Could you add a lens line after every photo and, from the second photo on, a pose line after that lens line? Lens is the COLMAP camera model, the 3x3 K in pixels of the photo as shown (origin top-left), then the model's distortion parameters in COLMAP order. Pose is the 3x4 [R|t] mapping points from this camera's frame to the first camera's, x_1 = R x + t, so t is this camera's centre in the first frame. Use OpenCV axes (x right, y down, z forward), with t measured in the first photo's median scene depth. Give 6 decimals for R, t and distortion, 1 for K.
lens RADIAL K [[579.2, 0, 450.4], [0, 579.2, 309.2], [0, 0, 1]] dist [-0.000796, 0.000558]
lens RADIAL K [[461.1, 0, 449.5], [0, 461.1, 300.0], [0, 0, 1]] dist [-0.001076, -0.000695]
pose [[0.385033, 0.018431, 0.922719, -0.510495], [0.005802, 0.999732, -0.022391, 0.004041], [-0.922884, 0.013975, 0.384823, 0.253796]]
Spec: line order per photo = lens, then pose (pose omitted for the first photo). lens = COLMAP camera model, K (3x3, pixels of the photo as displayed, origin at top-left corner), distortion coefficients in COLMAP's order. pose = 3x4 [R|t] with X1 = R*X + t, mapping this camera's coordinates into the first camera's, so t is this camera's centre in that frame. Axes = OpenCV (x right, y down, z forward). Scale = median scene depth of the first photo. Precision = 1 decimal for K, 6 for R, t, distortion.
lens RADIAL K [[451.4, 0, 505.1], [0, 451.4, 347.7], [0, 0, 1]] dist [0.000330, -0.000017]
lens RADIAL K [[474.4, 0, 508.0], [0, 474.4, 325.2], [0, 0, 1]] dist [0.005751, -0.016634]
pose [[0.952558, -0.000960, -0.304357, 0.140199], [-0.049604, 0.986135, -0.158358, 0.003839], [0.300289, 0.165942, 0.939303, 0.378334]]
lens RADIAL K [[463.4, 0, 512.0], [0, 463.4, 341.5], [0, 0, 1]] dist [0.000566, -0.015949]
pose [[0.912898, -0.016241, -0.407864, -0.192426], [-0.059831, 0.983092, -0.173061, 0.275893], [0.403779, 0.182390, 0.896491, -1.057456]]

-----

Work order:
Return the records exactly, character for character.

Result for this exercise:
Could you add a lens line after every photo and, from the second photo on, a pose line after that lens line? Lens is the COLMAP camera model, the 3x3 K in pixels of the photo as shown (origin top-left), then the model's distortion parameters in COLMAP order. Pose is the 3x4 [R|t] mapping points from this camera's frame to the first camera's, x_1 = R x + t, so t is this camera's centre in the first frame. Use OpenCV axes (x right, y down, z forward), with t measured in the first photo's median scene depth. Give 6 decimals for R, t and distortion, 1 for K.
lens RADIAL K [[579.2, 0, 450.4], [0, 579.2, 309.2], [0, 0, 1]] dist [-0.000796, 0.000558]
lens RADIAL K [[461.1, 0, 449.5], [0, 461.1, 300.0], [0, 0, 1]] dist [-0.001076, -0.000695]
pose [[0.385033, 0.018431, 0.922719, -0.510495], [0.005802, 0.999732, -0.022391, 0.004041], [-0.922884, 0.013975, 0.384823, 0.253796]]
Spec: line order per photo = lens, then pose (pose omitted for the first photo). lens = COLMAP camera model, K (3x3, pixels of the photo as displayed, origin at top-left corner), distortion coefficients in COLMAP's order. pose = 3x4 [R|t] with X1 = R*X + t, mapping this camera's coordinates into the first camera's, so t is this camera's centre in that frame. Axes = OpenCV (x right, y down, z forward). Scale = median scene depth of the first photo. Precision = 1 decimal for K, 6 for R, t, distortion.
lens RADIAL K [[451.4, 0, 505.1], [0, 451.4, 347.7], [0, 0, 1]] dist [0.000330, -0.000017]
lens RADIAL K [[474.4, 0, 508.0], [0, 474.4, 325.2], [0, 0, 1]] dist [0.005751, -0.016634]
pose [[0.952558, -0.000960, -0.304357, 0.140199], [-0.049604, 0.986135, -0.158358, 0.003839], [0.300289, 0.165942, 0.939303, 0.378334]]
lens RADIAL K [[463.4, 0, 512.0], [0, 463.4, 341.5], [0, 0, 1]] dist [0.000566, -0.015949]
pose [[0.912898, -0.016241, -0.407864, -0.192426], [-0.059831, 0.983092, -0.173061, 0.275893], [0.403779, 0.182390, 0.896491, -1.057456]]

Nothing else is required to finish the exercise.